▶ [Dataset entries]
# # # # # # #
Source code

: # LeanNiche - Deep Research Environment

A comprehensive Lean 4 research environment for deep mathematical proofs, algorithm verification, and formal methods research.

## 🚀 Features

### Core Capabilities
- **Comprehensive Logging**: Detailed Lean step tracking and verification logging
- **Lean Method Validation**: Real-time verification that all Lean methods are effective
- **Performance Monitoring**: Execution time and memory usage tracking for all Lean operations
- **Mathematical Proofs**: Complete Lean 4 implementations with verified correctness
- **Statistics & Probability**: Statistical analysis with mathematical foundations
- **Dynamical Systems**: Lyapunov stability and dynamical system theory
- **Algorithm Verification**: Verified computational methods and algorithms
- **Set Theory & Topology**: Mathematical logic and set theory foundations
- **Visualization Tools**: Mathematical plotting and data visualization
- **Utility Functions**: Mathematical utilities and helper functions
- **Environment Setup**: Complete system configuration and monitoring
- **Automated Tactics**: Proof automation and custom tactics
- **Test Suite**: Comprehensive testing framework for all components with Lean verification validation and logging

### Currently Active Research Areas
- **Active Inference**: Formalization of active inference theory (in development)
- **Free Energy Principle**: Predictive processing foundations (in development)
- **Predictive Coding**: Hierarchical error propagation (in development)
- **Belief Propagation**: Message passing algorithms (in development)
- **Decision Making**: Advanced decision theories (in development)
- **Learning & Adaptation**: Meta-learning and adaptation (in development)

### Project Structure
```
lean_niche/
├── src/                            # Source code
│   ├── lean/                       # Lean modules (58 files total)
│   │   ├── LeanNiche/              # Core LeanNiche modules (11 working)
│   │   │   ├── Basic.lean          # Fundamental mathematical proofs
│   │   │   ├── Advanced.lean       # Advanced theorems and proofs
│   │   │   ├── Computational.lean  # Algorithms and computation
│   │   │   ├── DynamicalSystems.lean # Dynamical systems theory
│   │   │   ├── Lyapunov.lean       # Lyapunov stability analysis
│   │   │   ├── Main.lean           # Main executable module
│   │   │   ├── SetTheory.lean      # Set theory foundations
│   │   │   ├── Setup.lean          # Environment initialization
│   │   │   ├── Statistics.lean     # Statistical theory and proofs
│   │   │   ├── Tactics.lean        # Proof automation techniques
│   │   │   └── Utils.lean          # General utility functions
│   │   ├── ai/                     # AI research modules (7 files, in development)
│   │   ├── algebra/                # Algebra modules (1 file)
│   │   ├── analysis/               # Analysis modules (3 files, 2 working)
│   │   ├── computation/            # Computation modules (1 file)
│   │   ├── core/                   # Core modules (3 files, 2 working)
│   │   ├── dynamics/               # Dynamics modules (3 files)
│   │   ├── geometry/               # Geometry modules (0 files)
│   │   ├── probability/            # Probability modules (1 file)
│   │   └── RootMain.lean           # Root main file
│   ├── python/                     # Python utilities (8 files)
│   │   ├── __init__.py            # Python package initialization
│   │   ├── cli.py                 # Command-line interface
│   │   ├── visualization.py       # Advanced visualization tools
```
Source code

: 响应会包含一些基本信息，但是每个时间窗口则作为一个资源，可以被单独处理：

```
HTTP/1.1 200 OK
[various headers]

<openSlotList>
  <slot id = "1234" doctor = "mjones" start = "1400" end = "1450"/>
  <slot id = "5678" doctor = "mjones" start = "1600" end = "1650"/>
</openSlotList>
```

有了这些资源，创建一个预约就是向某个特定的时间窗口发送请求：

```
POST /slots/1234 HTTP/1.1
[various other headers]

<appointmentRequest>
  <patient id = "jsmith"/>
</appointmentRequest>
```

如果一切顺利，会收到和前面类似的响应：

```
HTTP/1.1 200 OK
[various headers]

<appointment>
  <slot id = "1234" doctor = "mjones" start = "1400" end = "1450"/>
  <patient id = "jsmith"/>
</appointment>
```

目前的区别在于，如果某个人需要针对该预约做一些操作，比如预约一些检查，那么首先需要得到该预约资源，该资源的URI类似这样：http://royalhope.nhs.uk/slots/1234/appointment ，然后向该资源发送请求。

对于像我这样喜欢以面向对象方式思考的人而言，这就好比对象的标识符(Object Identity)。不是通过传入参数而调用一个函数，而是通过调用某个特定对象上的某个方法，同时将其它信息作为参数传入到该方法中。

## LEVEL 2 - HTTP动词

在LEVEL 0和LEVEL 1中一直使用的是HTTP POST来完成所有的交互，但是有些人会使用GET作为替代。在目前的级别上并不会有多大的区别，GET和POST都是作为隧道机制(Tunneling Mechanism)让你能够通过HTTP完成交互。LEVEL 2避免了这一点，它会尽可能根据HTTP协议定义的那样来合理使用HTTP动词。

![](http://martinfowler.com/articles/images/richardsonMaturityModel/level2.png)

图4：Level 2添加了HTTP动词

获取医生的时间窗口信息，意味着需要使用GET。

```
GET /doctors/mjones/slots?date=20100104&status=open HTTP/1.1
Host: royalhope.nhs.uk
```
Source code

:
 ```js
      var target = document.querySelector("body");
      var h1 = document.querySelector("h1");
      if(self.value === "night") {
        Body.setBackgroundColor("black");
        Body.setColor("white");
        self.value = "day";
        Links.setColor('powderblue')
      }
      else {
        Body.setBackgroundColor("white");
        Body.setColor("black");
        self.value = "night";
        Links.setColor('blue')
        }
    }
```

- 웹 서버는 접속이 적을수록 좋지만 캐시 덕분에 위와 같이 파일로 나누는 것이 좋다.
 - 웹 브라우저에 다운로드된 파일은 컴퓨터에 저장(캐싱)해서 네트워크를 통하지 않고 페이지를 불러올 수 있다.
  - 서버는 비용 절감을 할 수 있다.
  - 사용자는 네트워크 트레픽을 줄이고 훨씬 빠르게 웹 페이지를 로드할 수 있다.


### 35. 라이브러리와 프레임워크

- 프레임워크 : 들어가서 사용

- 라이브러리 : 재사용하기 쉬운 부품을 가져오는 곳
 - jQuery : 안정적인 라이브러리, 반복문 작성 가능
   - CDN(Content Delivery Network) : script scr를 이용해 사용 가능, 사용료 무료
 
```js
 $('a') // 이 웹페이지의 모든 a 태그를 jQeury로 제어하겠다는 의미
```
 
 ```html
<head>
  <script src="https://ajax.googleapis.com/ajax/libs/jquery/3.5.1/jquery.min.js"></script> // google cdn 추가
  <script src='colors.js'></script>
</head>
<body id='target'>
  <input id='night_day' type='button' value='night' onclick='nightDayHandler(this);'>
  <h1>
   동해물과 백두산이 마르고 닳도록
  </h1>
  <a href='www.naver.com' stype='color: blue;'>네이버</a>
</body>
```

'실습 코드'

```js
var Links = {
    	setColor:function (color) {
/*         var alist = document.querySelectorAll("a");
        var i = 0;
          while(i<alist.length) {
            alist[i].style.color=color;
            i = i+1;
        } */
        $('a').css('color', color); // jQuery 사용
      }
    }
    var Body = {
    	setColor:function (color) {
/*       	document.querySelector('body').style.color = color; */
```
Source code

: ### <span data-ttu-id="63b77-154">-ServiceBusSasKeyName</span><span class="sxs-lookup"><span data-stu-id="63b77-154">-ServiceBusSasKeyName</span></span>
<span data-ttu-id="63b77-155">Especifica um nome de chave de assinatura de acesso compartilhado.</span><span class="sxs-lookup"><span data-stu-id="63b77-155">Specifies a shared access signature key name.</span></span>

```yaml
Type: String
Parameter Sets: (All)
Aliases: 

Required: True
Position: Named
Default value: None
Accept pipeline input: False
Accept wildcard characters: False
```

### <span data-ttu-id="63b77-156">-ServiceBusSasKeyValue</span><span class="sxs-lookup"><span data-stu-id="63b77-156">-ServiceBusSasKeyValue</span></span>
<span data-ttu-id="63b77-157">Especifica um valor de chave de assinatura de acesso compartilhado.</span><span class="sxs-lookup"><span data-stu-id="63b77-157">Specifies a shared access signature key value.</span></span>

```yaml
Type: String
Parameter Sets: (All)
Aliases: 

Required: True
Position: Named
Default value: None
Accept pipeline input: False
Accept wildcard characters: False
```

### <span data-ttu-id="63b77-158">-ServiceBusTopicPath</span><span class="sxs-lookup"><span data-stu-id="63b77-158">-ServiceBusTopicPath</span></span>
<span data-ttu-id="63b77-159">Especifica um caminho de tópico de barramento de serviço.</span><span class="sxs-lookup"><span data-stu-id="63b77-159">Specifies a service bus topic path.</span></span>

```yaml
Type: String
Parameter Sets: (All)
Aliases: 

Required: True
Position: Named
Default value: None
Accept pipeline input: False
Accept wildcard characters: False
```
# # # # # # #
▶ [What you should do] The answer must consist of every line from the data that holds the string "slots".

▶ [Solution for this exercise]
POST /slots/1234 HTTP/1.1
目前的区别在于，如果某个人需要针对该预约做一些操作，比如预约一些检查，那么首先需要得到该预约资源，该资源的URI类似这样：http://royalhope.nhs.uk/slots/1234/appointment ，然后向该资源发送请求。
GET /doctors/mjones/slots?date=20100104&status=open HTTP/1.1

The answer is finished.